Now who can blame the Indians? AND... the people builing the RR were correct. As long as Indians were burning and killing the RR and its workers, it could never be built.

And the Indians did in fact have their supporters and advocates. And to a man (or woman) those advocates lived in the plush palors of the East, high-income, sleeping under a well-built roof all their lives, never hungry.... oh, yeah, and living on stolen Indian land in Philadelphia, New York, and Boston. Cities amply served by up and running railroads bringing all the goods and services they desired to those very palors.

So, since the beginning of time, maybe, it is those who benefit most from the blessings of civilation, and therefore by that very fact exist as far as possible from civilization's jagged and sometimes bloody edges, who are most likely to be outraged at the actions of those who struggle with real and living barbarians at those very borders.

In essence, one could say that such people are saying "I got mine.... now all that matters is that I get to feel good about it as well".

Meanwhile, those who still know what it is to struggle for so much of what the former take for granted, and whom are aware of how fragile such things can be, take a very different view of similar struggles on the frontier edges of civilization.

We see this play out as small as Litchfield vs. Beacon Falls, and as big as the US vs. Europe.

People never change.

Posted by: Andrew X at August 9, 2006 5:42 PM

Ann Coulter's new column claims that Ned Lamont is the great-nephew of Corliss Lamont. I quickly researched this and some others are saying the new Connecticut Democratic Senate candidate is the grandson, and not the great-nephew, of Corliss Lamont. Anybody know the real story?

If he's related to Corliss Lamont, that's just icing on the cake: A relative of an upper-crust, Stalinist ACLU honcho wins the rich suburbs and defeats the preferred candidate of the blue-collar Democrats who were once the party's backbone.

Think of the fun we can have with this (scroll down for article). Those TV ads just write themselves, don't they?

Posted by: Matt Murphy at August 10, 2006 12:36 AM

It looks like Ned Lamont won the Republican areas.

Could it be cross-over sabotage?

Posted by: Joseph Hertzlinger at August 10, 2006 1:13 AM

Rich white folk are his base.

Posted by: oj at August 10, 2006 7:04 AM

Matt, the ads write themselves, but it takes human intervention to get them on TV. Just playing back Democrats own words would be all that's necessary, but somehow, it doesn't happen. Rush does montages of Democrats repeating the same words, like the gravitas medley about Cheney. They're hilarious, but where are the ad people who can translate this gold mine of material into an effective ad campaign?

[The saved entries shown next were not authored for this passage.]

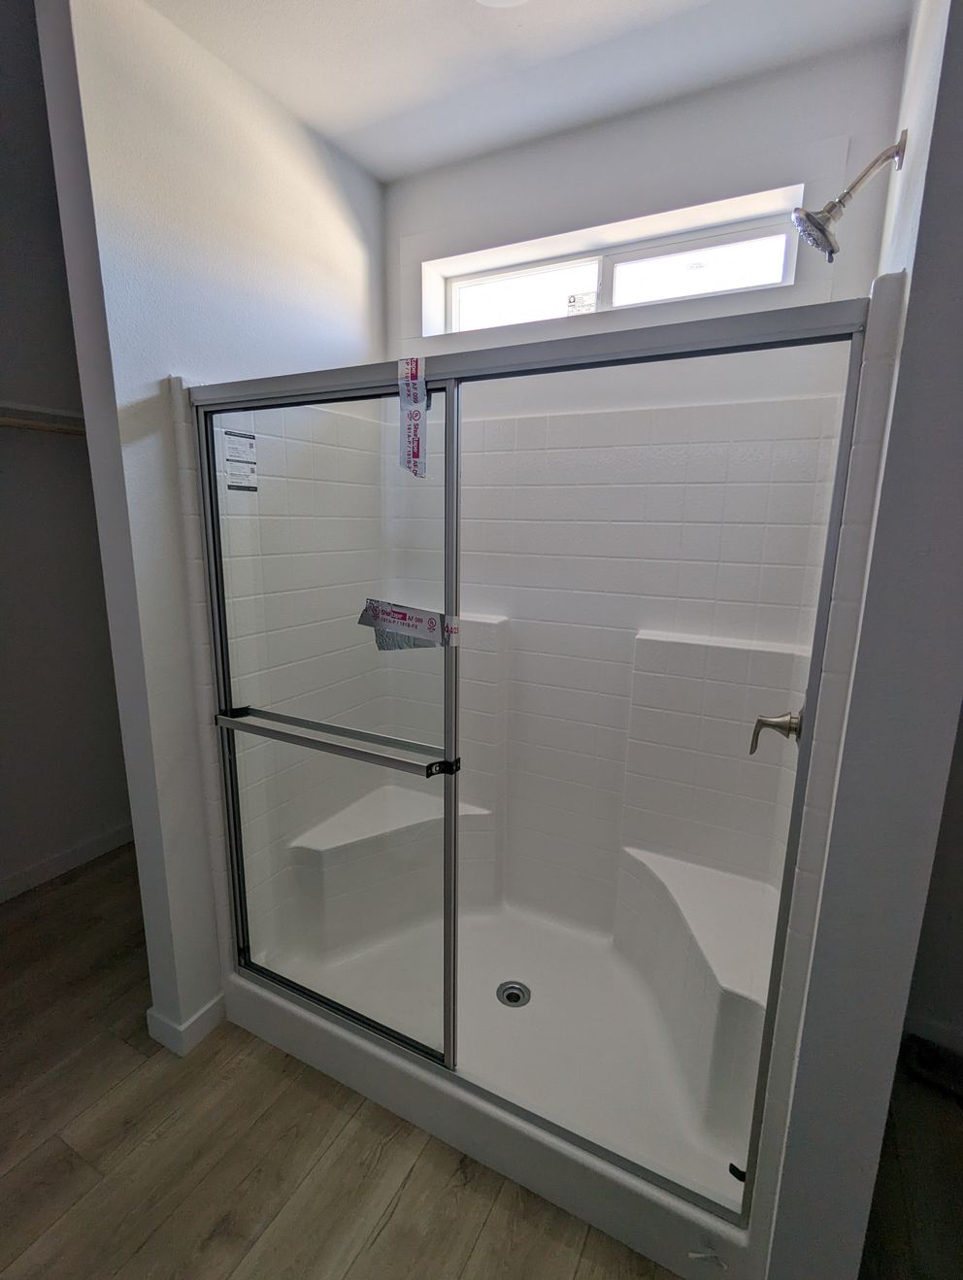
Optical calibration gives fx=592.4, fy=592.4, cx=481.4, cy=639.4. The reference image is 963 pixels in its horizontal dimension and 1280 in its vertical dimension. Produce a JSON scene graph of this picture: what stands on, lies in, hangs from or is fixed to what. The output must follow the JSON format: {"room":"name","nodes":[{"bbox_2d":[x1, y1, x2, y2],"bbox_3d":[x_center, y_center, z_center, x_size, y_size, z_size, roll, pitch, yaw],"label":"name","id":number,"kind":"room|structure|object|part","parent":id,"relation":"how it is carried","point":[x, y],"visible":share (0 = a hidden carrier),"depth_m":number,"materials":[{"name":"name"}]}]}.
{"room":"bathroom","nodes":[
{"label":"bathroom","id":0,"kind":"room"},
{"bbox_2d":[0,0,133,901],"bbox_3d":[-2.191,-0.617,1.768,0.139,3.713,3.148,7,13,28],"label":"left wall","id":1,"kind":"structure","parent":0,"point":[4,323],"depth_m":2.44,"materials":[{"name":"grey paint"}]},
{"bbox_2d":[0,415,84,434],"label":"closet rod","id":2,"kind":"object","parent":1,"relation":"attached to","point":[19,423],"visible":0.68,"depth_m":2.20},
{"bbox_2d":[0,401,85,434],"bbox_3d":[-1.864,-0.775,1.942,0.310,0.087,1.693,7,13,28],"label":"closet shelf","id":3,"kind":"object","parent":1,"relation":"attached to","point":[49,413],"visible":0.58,"depth_m":2.25,"materials":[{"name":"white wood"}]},
{"bbox_2d":[0,821,133,902],"bbox_3d":[-2.117,1.091,2.179,0.015,0.092,2.576,7,13,28],"label":"baseboard","id":4,"kind":"structure","parent":1,"relation":"attached to","point":[53,861],"depth_m":2.65,"materials":[{"name":"white paint"}]},
{"bbox_2d":[38,0,387,1055],"bbox_3d":[-0.635,-0.236,2.002,0.137,2.818,1.117,7,13,28],"label":"left wall","id":5,"kind":"structure","parent":0,"point":[353,259],"depth_m":1.56,"materials":[{"name":"white paint"}]},
{"bbox_2d":[146,992,226,1055],"bbox_3d":[-0.923,1.163,1.918,0.216,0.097,0.242,7,13,28],"label":"baseboard","id":6,"kind":"structure","parent":5,"relation":"attached to","point":[202,1012],"depth_m":1.81,"materials":[{"name":"white paint"}]},
{"bbox_2d":[0,848,681,1279],"bbox_3d":[-0.357,1.420,1.135,4.576,0.080,3.958,7,13,28],"label":"floor","id":7,"kind":"structure","parent":0,"point":[387,1232],"depth_m":1.48,"materials":[{"name":"brown wood"}]},
{"bbox_2d":[178,299,884,1279],"bbox_3d":[0.074,0.201,1.819,1.543,2.010,1.030,7,13,28],"label":"shower stall","id":8,"kind":"object","parent":7,"relation":"on","point":[668,676],"visible":0.65,"depth_m":1.89,"materials":[{"name":"white plastic"}]},
{"bbox_2d":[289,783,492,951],"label":"shower bench","id":9,"kind":"object","parent":8,"relation":"attached to","point":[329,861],"visible":0.72,"depth_m":2.14,"materials":[{"name":"white plastic"}]},
{"bbox_2d":[496,979,531,1008],"bbox_3d":[0.104,1.173,1.953,0.104,0.011,0.105,7,13,28],"label":"shower drain","id":10,"kind":"object","parent":8,"relation":"in","point":[517,998],"visible":0.95,"depth_m":1.95,"materials":[{"name":"silver metal"}]},
{"bbox_2d":[183,292,879,1226],"bbox_3d":[-0.074,0.272,1.403,1.546,1.753,0.098,7,13,28],"label":"shower door","id":11,"kind":"structure","parent":8,"relation":"attached to","point":[811,334],"depth_m":1.35,"materials":[{"name":"glass"}]},
{"bbox_2d":[218,427,258,491],"bbox_3d":[-0.692,-0.510,1.691,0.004,0.166,0.100,7,13,28],"label":"label sticker","id":12,"kind":"object","parent":11,"relation":"attached to","point":[228,439],"visible":0.98,"depth_m":1.69,"materials":[{"name":"white paper"}]},
{"bbox_2d":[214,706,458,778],"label":"towel bar","id":13,"kind":"object","parent":11,"relation":"attached to","point":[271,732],"visible":0.93,"depth_m":1.45,"materials":[{"name":"silver metal"}]},
{"bbox_2d":[358,597,457,651],"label":"tape","id":14,"kind":"object","parent":11,"relation":"attached to","point":[427,620],"visible":0.98,"depth_m":1.30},
{"bbox_2d":[397,354,430,476],"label":"tape","id":15,"kind":"object","parent":11,"relation":"attached to","point":[417,366],"visible":0.98,"depth_m":1.26,"materials":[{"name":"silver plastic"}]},
{"bbox_2d":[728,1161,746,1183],"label":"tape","id":16,"kind":"object","parent":11,"relation":"attached to","point":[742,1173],"visible":0.57,"depth_m":1.29,"materials":[{"name":"black"}]},
{"bbox_2d":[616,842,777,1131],"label":"shower bench","id":17,"kind":"object","parent":8,"relation":"attached to","point":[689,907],"visible":0.68,"depth_m":1.68,"materials":[{"name":"white plastic"}]},
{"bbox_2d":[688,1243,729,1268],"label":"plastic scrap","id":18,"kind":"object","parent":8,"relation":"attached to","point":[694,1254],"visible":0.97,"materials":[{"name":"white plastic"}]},
{"bbox_2d":[749,708,804,754],"bbox_3d":[0.721,0.209,1.442,0.104,0.152,0.155,7,13,28],"label":"shower valve","id":19,"kind":"object","parent":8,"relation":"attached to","point":[763,722],"visible":0.71,"depth_m":1.42,"materials":[{"name":"silver metal"}]},
{"bbox_2d":[141,0,910,183],"bbox_3d":[-0.207,-1.348,0.563,2.850,0.104,3.029,7,13,28],"label":"ceiling","id":20,"kind":"structure","parent":0,"point":[610,15],"depth_m":1.52,"materials":[{"name":"white paint"}]},
{"bbox_2d":[474,0,528,7],"bbox_3d":[0.050,-1.424,1.222,0.270,0.045,0.264,7,13,28],"label":"ceiling light","id":21,"kind":"object","parent":20,"relation":"attached to","point":[490,1],"visible":0.99,"depth_m":1.34,"materials":[{"name":"white"}]},
{"bbox_2d":[385,33,910,415],"bbox_3d":[0.350,-0.265,2.173,1.844,2.698,0.216,7,13,28],"label":"back wall","id":22,"kind":"structure","parent":0,"point":[467,168],"depth_m":1.75,"materials":[{"name":"white paint"}]},
{"bbox_2d":[429,190,805,336],"bbox_3d":[0.401,-1.152,2.006,1.258,0.251,0.073,7,13,28],"label":"window","id":23,"kind":"structure","parent":22,"relation":"in","point":[541,267],"depth_m":1.94,"materials":[{"name":"white"}]},
{"bbox_3d":[0.146,-1.216,2.161,0.525,0.181,0.054,7,13,28],"label":"pane","id":24,"kind":"part","parent":23,"relation":"part of","materials":[{"name":"glass"}]},
{"bbox_2d":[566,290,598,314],"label":"window sticker","id":25,"kind":"object","parent":23,"relation":"attached to","point":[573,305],"visible":0.97,"depth_m":2.00,"materials":[{"name":"white paper"}]},
{"bbox_3d":[0.668,-1.144,1.891,0.515,0.177,0.050,7,13,28],"label":"pane","id":26,"kind":"part","parent":23,"relation":"part of","materials":[{"name":"glass"}]},
{"bbox_2d":[758,0,962,1279],"bbox_3d":[0.911,-0.075,1.365,0.129,2.802,1.222,7,13,28],"label":"right wall","id":27,"kind":"structure","parent":0,"point":[906,337],"depth_m":0.92,"materials":[{"name":"grey paint"}]},
{"bbox_2d":[792,130,909,262],"bbox_3d":[0.737,-0.880,1.189,0.198,0.221,0.120,7,13,28],"label":"shower head","id":28,"kind":"object","parent":27,"relation":"attached to","point":[819,224],"visible":0.99,"depth_m":1.18},
{"bbox_2d":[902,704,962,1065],"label":"right wall","id":29,"kind":"structure","parent":0,"point":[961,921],"depth_m":1.80,"materials":[{"name":"grey paint"}]},
{"bbox_2d":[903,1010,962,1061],"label":"baseboard","id":30,"kind":"structure","parent":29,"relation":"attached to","point":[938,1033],"depth_m":1.81,"materials":[{"name":"white paint"}]}
]}

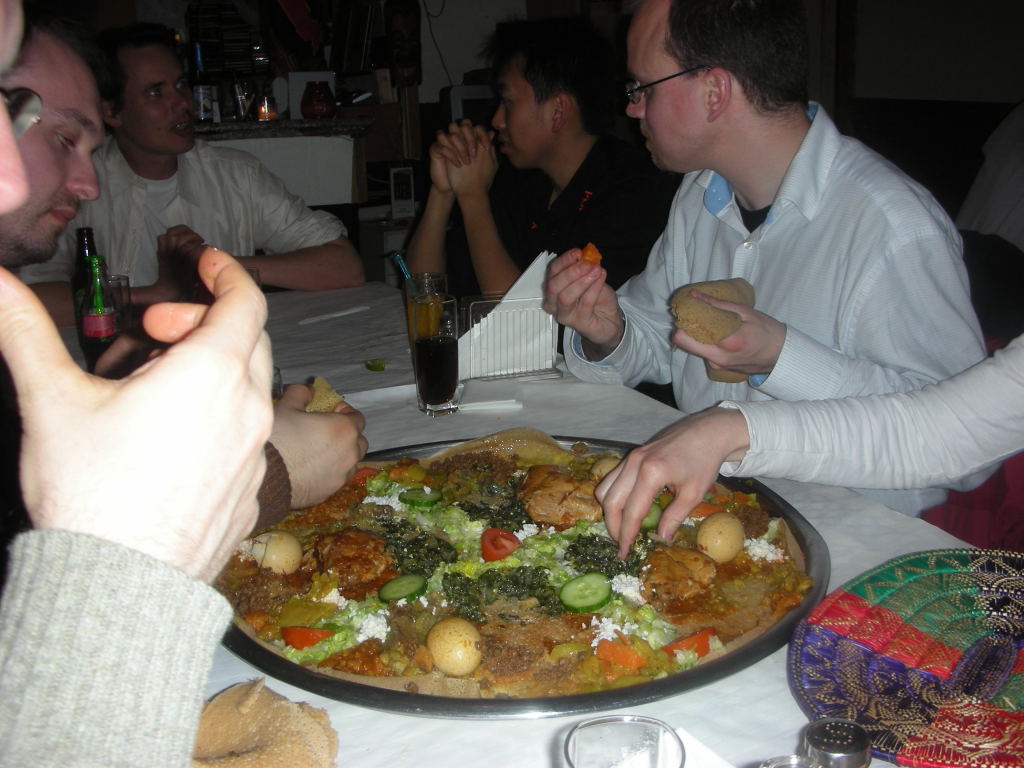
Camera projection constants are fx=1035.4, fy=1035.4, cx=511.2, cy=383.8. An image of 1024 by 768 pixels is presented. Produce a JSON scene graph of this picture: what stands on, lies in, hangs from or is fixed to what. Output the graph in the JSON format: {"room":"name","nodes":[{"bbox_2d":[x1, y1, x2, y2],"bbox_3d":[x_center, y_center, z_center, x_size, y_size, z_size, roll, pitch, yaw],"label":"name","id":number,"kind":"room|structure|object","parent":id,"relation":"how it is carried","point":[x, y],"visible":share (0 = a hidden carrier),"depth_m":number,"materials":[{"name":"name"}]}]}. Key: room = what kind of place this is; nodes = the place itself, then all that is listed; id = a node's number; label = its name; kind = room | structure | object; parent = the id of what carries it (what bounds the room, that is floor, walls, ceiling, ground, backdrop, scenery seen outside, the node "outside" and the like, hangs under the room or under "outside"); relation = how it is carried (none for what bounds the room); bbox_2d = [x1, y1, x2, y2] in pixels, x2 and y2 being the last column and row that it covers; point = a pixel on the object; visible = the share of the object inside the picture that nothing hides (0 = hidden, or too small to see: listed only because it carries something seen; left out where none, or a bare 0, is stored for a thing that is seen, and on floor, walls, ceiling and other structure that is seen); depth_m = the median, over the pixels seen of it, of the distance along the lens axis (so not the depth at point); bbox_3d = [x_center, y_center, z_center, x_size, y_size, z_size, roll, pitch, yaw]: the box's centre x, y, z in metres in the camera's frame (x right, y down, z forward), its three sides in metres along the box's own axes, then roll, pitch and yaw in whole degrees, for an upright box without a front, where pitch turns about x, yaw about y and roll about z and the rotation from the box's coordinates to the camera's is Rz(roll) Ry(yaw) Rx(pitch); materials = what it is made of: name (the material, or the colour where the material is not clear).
{"room":"restaurant","nodes":[
{"label":"restaurant","id":0,"kind":"room"},
{"bbox_2d":[0,0,276,767],"bbox_3d":[-0.495,0.114,0.467,0.674,1.229,0.830,-8,18,-24],"label":"person","id":1,"kind":"object","parent":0,"point":[160,373],"visible":0.99,"depth_m":0.45},
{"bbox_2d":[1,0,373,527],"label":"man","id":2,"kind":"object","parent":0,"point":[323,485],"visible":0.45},
{"bbox_2d":[304,375,344,412],"bbox_3d":[-0.267,0.026,1.440,0.065,0.068,0.107,-5,17,-12],"label":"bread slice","id":3,"kind":"object","parent":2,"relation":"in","point":[323,407],"visible":0.44,"depth_m":1.42,"materials":[{"name":"food"}]},
{"bbox_2d":[28,19,361,312],"bbox_3d":[-0.899,-0.410,2.925,0.867,1.071,0.612,-8,18,-24],"label":"man","id":4,"kind":"object","parent":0,"point":[126,153],"visible":0.73,"depth_m":2.78},
{"bbox_2d":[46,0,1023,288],"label":"wall","id":5,"kind":"structure","parent":0,"point":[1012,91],"depth_m":3.89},
{"bbox_2d":[190,116,370,206],"bbox_3d":[-1.224,-0.573,4.342,1.204,0.998,0.651,-8,18,-24],"label":"counter","id":6,"kind":"object","parent":5,"relation":"attached to","point":[257,125],"visible":0.39,"depth_m":4.15,"materials":[{"name":"white wood"}]},
{"bbox_2d":[190,41,214,122],"bbox_3d":[-1.208,-1.156,4.010,0.077,0.304,0.076,-8,18,-24],"label":"bottle","id":7,"kind":"object","parent":6,"relation":"on","point":[200,91],"visible":0.95,"depth_m":3.99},
{"bbox_2d":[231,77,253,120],"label":"glass","id":8,"kind":"object","parent":6,"relation":"on","point":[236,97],"visible":0.98,"depth_m":4.13,"materials":[{"name":"clear glass"}]},
{"bbox_2d":[254,88,278,120],"bbox_3d":[-0.966,-1.095,4.076,0.094,0.131,0.093,0,16,5],"label":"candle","id":9,"kind":"object","parent":6,"relation":"on","point":[268,104],"visible":0.98,"depth_m":4.05,"materials":[{"name":"orange glass"}]},
{"bbox_2d":[301,80,336,119],"bbox_3d":[-0.771,-1.132,4.143,0.146,0.145,0.147,-8,18,-24],"label":"red vase","id":10,"kind":"object","parent":6,"relation":"on","point":[319,108],"visible":1,"depth_m":4.09,"materials":[{"name":"red"}]},
{"bbox_2d":[389,166,414,218],"bbox_3d":[-0.466,-0.814,4.378,0.101,0.209,0.079,-8,18,-24],"label":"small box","id":11,"kind":"object","parent":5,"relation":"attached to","point":[399,188],"visible":0.97,"depth_m":4.35,"materials":[{"name":"white"}]},
{"bbox_2d":[382,0,422,86],"bbox_3d":[-0.478,-1.504,4.543,0.185,0.404,0.197,-8,18,-24],"label":"mask","id":12,"kind":"object","parent":5,"relation":"attached to","point":[403,59],"visible":0.98,"depth_m":4.51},
{"bbox_2d":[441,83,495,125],"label":"monitor","id":13,"kind":"object","parent":5,"relation":"attached to","point":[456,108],"visible":0.38,"depth_m":4.27,"materials":[{"name":"black"}]},
{"bbox_2d":[542,0,986,526],"bbox_3d":[0.417,-0.144,1.770,0.534,1.099,0.696,-8,18,-24],"label":"man","id":14,"kind":"object","parent":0,"point":[753,192],"visible":0.83,"depth_m":1.59},
{"bbox_2d":[580,242,601,264],"bbox_3d":[0.137,-0.225,1.832,0.030,0.044,0.063,-8,18,-24],"label":"carrot piece","id":15,"kind":"object","parent":14,"relation":"in","point":[588,254],"visible":0.65,"depth_m":1.81,"materials":[{"name":"orange food"}]},
{"bbox_2d":[670,278,756,383],"bbox_3d":[0.311,-0.078,1.553,0.157,0.137,0.108,-15,21,-39],"label":"bread roll","id":16,"kind":"object","parent":14,"relation":"in","point":[696,332],"visible":0.7,"depth_m":1.51,"materials":[{"name":"brown food"}]},
{"bbox_2d":[588,337,1023,562],"bbox_3d":[0.566,-0.085,0.960,0.655,1.271,0.889,-8,18,-24],"label":"person","id":17,"kind":"object","parent":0,"point":[728,454],"visible":0.88,"depth_m":1.08},
{"bbox_2d":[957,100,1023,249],"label":"person","id":18,"kind":"object","parent":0,"point":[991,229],"visible":0.53,"depth_m":3.04},
{"label":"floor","id":19,"kind":"structure","parent":0,"visible":0},
{"bbox_2d":[23,282,997,767],"bbox_3d":[-0.277,0.450,1.668,1.139,0.752,2.464,-8,18,-24],"label":"table","id":20,"kind":"object","parent":19,"relation":"on","point":[380,721],"visible":0.26,"depth_m":1.29,"materials":[{"name":"white fabric"}]},
{"bbox_2d":[70,226,99,351],"bbox_3d":[-0.830,-0.179,2.038,0.068,0.257,0.068,-8,18,-24],"label":"beer bottle","id":21,"kind":"object","parent":20,"relation":"on","point":[83,231],"visible":0.41,"depth_m":2.01,"materials":[{"name":"green glass"}]},
{"bbox_2d":[105,274,132,331],"bbox_3d":[-0.805,-0.137,2.083,0.081,0.151,0.082,-8,18,-24],"label":"drinking glass","id":22,"kind":"object","parent":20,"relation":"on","point":[117,280],"visible":0.4,"depth_m":2.06,"materials":[{"name":"clear glass"}]},
{"bbox_2d":[189,680,340,767],"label":"flatbread","id":23,"kind":"object","parent":20,"relation":"on","point":[249,741],"visible":0.87,"depth_m":0.82,"materials":[{"name":"brown food"}]},
{"bbox_2d":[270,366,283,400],"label":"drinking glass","id":24,"kind":"object","parent":20,"relation":"on","point":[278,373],"visible":0.13,"depth_m":1.49,"materials":[{"name":"clear glass"}]},
{"bbox_2d":[297,305,369,325],"bbox_3d":[-0.412,-0.161,2.399,0.042,0.010,0.176,13,21,40],"label":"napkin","id":25,"kind":"object","parent":20,"relation":"on","point":[338,315],"visible":0.99,"depth_m":2.39,"materials":[{"name":"white paper"}]},
{"bbox_2d":[365,358,386,371],"bbox_3d":[-0.267,-0.037,2.021,0.037,0.016,0.054,-8,18,-24],"label":"slice","id":26,"kind":"object","parent":20,"relation":"on","point":[378,366],"visible":0.98,"depth_m":2.01,"materials":[{"name":"green food"}]},
{"bbox_2d":[402,271,447,350],"bbox_3d":[-0.169,-0.133,2.039,0.085,0.168,0.085,-8,18,-24],"label":"drinking glass","id":27,"kind":"object","parent":20,"relation":"on","point":[425,276],"visible":0.54,"depth_m":2.01,"materials":[{"name":"clear glass"}]},
{"bbox_2d":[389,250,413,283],"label":"straw","id":28,"kind":"object","parent":27,"relation":"in","point":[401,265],"visible":0.54,"depth_m":2.14,"materials":[{"name":"blue"}]},
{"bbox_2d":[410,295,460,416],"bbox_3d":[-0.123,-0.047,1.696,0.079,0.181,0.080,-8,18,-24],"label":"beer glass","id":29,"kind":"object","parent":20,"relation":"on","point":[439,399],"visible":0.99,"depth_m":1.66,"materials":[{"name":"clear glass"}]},
{"bbox_2d":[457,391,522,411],"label":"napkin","id":30,"kind":"object","parent":20,"relation":"on","point":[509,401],"visible":0.95,"depth_m":1.75,"materials":[{"name":"white paper"}]},
{"bbox_2d":[456,292,561,381],"bbox_3d":[-0.009,-0.090,1.920,0.187,0.136,0.117,-8,18,-24],"label":"napkin holder","id":31,"kind":"object","parent":20,"relation":"on","point":[471,304],"visible":0.76,"depth_m":1.88,"materials":[{"name":"clear"}]},
{"bbox_2d":[456,250,556,378],"bbox_3d":[-0.017,-0.125,1.934,0.226,0.199,0.154,-8,18,-24],"label":"napkin","id":32,"kind":"object","parent":31,"relation":"in","point":[516,287],"visible":0.56,"depth_m":1.90,"materials":[{"name":"white paper"}]},
{"bbox_2d":[208,429,828,719],"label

I often think most Republican elected officials would rather return to the go along to get along easy way of life before they were expected to help the president secure our way of life.

Posted by: erp at August 10, 2006 8:59 AM

erp:

The problem with just playing back words is that people don't listen - there needs to be a visual as well.

Mitch McConnell ran ads against Walter Huddleston in 1984 showing bloodhounds going all over the state of Kentucky, trying to sniff out Huddleston, who had missed quite a few votes in the Senate. The close-ups of the dogs sniffing for a US Senator were memorable.

When the Dems attacked Trent Lott for using a black driver, he made an ad with the driver (who was a security agent first) looking right in the camera and telling the voters of Mississippi that he was a bodyguard as well as a driver, and that he wasn't anybody's 'boy'. Lott's opponent was never heard from again.

What the GOP needs to do is run ads that show headlines from 1938 (including pictures of Kristallnacht). And then ask the voters if they want a reprise. Or run ads showing pictures of Nasrallah, Ahmadinejad, Khameini, Assad, and some Taliban. Ask the voters why these men are worthy of trust and 'negotiation'. The GOP also needs to attack the media. McCain could do it, but I doubt if anyone else has the nerve.

Posted by: jim hamlen at August 10, 2006 9:44 AM

Jim, of course the pictures are critical as well.